Figure 4. miR-124 inhibitor decreased expression of M2 markers CD206 and Ym-1 and increased expression of M1 markers CD86, iNOS, TNF, and miR-155 in the in-vitro polarized M2 macrophages.

Peritoneal CD11b⁺F4/80⁺ macrophages were isolated and treated with IL-4 in the presence of liposomes with miR-124 inhibitor or control antagomir for 24 hours as described in Materials and Methods. After which, viable cells were separated using Ficoll gradient and either stained for CD206, CD86 and MHC class II and analyzed by FACS (A, B), or used for mRNA isolation and analysis of expression of mRNA transcripts for TGF-β1, IL-10, Fizz1, Ym1, Arg1, iNOS, TNF, and miR-155 (C). In (A), the red line represents staining for isotype-matched control and the blue line - staining for surface markers. Each histogram shows overlay images. The percentage of positive cells is shown on each histogram in the upper right corner and the mean fluorescence intensity (MFI) - in the bottom right corner. The mean MFI ± S.E. of three separate experiments is shown in (B) (*, p<0.05) and mean ± S.E. of a triplicate is shown in (C).

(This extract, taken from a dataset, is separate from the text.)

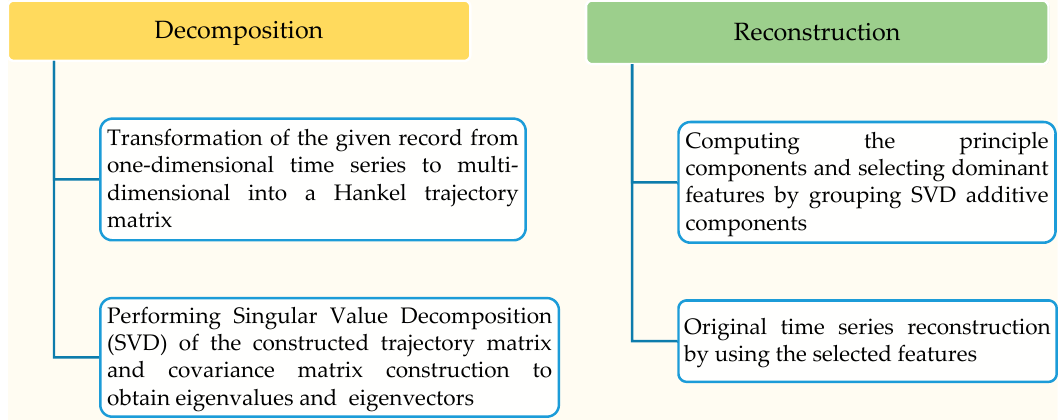
Figure 1. The two complementary stages of the SSA method.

Figure 5. Analysis of expression of miR-124 (the M2 marker), miR-155 (the M1 marker) and miR-424 (the marker for immature monocytes) in the populations of classical (CD14⁺⁺CD16

⁻ ), intermediate (CD14⁺CD16⁺) and non-classical (CD14^lowCD16⁺) human monocytes. (A) Mononuclear cells were isolated from the peripheral blood of healthy individuals and stained for CD14, CD16 and CD4. The populations of CD14⁺⁺CD16⁻, CD14⁺CD16⁺, and CD14^lowCD16⁺ monocytes and CD14-CD16-CD4+ CD4 subsets were sorted by FACS and the expression of miR-124, miR-155, and miR-424 was analyzed as described in Materials and Methods. The mean MFI ± S.E. of three separate experiments with three healthy individuals is shown. Expression of miR-124 (B), miR-155 (C) and miR-424 (D) was analyzed in three sorted monocyte populations and compared to CD4 T cells. The level of expression of indicated miRNAs in CD4 T cells was used as a reference value.